[DATA RECORDS]
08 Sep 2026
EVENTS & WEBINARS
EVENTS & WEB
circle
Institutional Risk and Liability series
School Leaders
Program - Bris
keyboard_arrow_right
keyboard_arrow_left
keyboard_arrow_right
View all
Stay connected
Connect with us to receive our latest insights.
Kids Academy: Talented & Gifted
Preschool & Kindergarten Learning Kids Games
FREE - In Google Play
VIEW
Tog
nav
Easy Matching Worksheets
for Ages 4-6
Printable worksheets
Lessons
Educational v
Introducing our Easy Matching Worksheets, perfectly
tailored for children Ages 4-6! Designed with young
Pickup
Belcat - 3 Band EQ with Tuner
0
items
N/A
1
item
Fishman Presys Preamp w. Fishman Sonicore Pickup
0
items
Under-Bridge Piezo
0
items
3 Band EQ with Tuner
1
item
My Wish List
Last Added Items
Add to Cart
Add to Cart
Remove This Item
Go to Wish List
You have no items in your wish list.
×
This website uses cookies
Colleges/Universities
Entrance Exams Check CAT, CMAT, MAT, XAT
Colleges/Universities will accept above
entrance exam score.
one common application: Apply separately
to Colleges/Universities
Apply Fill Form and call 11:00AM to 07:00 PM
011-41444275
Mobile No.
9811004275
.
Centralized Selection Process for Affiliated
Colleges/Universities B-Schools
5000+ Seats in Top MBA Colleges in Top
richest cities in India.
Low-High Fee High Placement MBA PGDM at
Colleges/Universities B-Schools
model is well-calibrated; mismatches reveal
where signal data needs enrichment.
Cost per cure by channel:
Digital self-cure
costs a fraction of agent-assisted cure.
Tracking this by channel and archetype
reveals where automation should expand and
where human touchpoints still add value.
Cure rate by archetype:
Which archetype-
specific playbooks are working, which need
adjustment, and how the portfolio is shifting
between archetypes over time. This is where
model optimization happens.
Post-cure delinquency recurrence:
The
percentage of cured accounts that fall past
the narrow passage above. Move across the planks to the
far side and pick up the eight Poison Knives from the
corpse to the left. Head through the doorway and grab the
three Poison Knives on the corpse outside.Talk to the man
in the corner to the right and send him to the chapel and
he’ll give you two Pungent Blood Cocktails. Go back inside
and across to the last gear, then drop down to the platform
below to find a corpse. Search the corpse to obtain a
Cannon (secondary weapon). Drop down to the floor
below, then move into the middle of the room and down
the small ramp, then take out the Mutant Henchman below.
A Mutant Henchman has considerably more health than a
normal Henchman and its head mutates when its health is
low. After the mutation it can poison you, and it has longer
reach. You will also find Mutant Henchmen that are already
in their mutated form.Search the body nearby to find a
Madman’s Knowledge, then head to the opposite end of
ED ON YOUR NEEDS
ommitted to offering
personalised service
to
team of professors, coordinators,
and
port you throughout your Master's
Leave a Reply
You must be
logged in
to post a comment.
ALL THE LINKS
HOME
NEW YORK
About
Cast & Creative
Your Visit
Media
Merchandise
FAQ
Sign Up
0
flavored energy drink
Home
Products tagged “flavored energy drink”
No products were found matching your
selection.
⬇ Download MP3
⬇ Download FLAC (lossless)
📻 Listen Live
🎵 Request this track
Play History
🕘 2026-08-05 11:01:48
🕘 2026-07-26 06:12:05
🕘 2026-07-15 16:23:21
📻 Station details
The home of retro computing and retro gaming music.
[/DATA RECORDS]
TASK ITEM ::
Please find every row above that contains the word "across" and copy each one in full, treating uppercase and lowercase as different.

WRITTEN REPLY ::
the narrow passage above. Move across the planks to the
and across to the last gear, then drop down to the platform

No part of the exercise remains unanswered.